DATA FOR REVIEW START
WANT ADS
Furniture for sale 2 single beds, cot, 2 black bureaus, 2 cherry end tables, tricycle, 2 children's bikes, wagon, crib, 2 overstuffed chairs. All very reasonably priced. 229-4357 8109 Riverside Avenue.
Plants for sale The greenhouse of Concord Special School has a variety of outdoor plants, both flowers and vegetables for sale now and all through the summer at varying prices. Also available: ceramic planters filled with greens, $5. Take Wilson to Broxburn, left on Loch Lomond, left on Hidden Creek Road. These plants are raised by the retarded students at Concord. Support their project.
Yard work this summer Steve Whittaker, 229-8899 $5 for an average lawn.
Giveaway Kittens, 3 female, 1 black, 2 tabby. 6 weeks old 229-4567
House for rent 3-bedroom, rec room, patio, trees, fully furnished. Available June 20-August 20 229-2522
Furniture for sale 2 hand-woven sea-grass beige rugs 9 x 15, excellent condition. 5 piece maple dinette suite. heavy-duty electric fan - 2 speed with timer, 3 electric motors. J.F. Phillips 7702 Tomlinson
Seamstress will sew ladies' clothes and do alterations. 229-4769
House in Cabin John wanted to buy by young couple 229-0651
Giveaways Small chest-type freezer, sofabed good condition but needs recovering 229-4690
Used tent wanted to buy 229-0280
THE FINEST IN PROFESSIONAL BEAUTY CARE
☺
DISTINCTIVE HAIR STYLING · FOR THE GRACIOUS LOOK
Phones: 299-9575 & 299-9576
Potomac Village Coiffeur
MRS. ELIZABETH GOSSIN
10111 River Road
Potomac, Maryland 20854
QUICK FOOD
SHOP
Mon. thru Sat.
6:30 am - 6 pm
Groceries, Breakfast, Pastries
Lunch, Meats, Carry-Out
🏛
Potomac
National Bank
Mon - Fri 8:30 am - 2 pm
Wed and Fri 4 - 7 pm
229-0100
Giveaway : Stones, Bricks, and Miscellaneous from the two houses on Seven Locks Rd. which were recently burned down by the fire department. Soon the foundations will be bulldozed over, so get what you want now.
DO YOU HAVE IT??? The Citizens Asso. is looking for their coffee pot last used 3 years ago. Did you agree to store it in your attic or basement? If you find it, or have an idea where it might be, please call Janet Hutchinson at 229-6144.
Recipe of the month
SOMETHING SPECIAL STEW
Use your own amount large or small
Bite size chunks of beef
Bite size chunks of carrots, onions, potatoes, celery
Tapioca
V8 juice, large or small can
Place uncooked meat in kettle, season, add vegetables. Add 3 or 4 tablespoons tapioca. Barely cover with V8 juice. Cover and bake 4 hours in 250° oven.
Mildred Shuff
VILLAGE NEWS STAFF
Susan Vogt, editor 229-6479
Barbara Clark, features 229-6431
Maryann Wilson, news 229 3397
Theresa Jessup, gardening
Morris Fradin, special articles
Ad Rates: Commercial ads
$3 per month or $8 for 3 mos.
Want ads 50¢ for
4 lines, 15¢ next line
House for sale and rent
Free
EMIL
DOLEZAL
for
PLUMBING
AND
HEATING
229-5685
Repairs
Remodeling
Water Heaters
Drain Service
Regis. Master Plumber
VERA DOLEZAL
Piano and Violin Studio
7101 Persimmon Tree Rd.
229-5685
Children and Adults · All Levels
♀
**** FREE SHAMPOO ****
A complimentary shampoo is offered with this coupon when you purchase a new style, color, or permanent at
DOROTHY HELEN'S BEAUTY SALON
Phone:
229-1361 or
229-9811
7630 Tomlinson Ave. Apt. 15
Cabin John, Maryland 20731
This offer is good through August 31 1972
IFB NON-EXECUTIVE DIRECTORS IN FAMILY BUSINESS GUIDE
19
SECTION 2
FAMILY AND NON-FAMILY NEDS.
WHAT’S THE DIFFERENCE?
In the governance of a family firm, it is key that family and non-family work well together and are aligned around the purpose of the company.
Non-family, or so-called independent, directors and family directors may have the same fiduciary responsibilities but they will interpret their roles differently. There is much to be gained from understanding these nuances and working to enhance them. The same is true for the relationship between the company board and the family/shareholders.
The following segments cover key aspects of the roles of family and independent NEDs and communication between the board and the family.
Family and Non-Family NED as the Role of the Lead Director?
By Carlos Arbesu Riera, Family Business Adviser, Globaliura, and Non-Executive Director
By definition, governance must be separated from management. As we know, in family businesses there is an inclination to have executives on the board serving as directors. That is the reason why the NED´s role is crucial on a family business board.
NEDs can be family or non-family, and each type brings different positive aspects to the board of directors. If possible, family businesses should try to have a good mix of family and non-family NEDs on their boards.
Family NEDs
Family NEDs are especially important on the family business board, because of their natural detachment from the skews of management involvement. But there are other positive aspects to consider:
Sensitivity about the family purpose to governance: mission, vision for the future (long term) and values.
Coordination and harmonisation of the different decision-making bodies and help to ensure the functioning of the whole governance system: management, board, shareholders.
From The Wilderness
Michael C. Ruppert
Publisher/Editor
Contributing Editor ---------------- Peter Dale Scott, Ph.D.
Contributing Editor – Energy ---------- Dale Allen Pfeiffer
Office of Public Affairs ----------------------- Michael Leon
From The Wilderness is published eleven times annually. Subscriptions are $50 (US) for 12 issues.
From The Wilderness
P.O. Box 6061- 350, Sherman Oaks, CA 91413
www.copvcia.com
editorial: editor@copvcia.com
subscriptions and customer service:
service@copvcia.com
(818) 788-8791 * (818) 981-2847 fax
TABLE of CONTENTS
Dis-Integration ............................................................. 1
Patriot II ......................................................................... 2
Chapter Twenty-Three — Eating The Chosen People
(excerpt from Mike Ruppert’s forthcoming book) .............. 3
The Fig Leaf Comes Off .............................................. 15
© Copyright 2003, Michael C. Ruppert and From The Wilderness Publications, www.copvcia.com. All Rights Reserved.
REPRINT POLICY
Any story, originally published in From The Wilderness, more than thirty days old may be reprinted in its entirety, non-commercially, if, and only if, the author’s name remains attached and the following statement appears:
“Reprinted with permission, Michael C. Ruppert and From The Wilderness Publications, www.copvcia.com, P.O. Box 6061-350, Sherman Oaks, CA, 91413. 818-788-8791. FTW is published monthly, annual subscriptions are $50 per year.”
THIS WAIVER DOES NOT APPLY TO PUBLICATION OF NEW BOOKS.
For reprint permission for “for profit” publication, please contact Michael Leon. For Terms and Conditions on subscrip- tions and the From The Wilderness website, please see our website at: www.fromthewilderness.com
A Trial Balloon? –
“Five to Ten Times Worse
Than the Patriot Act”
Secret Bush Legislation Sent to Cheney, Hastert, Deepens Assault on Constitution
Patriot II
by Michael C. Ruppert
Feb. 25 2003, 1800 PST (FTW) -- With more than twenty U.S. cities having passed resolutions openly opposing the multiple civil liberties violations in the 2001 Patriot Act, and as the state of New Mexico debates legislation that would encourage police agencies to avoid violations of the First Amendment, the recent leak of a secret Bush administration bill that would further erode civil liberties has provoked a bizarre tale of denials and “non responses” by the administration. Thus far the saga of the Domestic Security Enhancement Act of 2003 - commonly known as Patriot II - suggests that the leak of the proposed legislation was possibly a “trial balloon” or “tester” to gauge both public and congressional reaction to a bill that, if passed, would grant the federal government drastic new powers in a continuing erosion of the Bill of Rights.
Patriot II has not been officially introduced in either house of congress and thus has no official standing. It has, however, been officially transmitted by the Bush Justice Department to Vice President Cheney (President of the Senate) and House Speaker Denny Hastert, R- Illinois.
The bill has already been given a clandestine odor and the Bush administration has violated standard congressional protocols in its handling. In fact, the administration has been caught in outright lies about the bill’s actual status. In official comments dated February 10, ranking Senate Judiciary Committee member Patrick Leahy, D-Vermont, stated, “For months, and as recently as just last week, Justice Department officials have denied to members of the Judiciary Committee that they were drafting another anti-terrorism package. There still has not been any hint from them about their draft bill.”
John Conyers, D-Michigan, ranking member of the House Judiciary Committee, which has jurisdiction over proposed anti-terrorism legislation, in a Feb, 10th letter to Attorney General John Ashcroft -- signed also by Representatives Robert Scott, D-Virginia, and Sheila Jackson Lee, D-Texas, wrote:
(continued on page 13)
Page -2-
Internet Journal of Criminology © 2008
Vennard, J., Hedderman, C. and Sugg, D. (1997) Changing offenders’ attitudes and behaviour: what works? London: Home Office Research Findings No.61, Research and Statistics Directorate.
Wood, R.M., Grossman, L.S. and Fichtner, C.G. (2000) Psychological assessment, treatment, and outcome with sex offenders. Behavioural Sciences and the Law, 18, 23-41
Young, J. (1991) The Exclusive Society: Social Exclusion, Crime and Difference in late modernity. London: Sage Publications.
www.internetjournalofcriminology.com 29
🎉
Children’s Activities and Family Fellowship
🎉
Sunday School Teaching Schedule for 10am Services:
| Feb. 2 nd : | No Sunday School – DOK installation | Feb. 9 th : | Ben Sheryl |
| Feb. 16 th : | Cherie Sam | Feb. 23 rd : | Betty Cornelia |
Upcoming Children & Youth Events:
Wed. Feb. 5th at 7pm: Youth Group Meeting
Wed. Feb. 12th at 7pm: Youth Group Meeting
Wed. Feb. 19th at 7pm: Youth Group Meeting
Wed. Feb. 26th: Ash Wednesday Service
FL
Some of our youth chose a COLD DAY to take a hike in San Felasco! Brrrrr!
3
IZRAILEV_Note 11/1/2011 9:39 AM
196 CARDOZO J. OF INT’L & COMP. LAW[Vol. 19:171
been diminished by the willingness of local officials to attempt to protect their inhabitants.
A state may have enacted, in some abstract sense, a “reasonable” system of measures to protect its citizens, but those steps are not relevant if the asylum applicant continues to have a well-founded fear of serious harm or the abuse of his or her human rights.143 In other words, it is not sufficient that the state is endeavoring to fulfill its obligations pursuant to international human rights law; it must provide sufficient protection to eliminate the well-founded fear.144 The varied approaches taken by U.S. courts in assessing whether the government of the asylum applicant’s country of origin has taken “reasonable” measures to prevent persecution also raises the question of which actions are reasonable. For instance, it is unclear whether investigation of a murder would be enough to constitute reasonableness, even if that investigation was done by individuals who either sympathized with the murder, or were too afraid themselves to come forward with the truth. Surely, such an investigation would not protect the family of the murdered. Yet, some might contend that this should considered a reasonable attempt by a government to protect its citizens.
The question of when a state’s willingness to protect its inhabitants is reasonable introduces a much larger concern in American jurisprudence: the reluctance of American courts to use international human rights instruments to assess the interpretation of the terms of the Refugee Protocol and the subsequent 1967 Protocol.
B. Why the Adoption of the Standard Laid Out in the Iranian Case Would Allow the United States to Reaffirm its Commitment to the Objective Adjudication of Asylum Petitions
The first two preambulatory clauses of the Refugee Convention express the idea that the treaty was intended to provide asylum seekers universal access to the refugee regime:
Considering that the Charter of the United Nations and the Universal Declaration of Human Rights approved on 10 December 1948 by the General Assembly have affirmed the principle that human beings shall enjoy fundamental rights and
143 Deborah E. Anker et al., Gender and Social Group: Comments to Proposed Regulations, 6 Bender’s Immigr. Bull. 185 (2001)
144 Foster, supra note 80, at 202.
DATA FOR REVIEW END
> [EXERCISE INSTRUCTIONS]: Precisely reproduce the lines of the entries, beginning at the first and ending at the one containing "Furniture for sale 2 single". Add nothing.

> [OUTPUT BELOW]:
WANT ADS
Furniture for sale 2 single beds, cot, 2 black bureaus, 2 cherry end tables, tricycle, 2 children's bikes, wagon, crib, 2 overstuffed chairs. All very reasonably priced. 229-4357 8109 Riverside Avenue.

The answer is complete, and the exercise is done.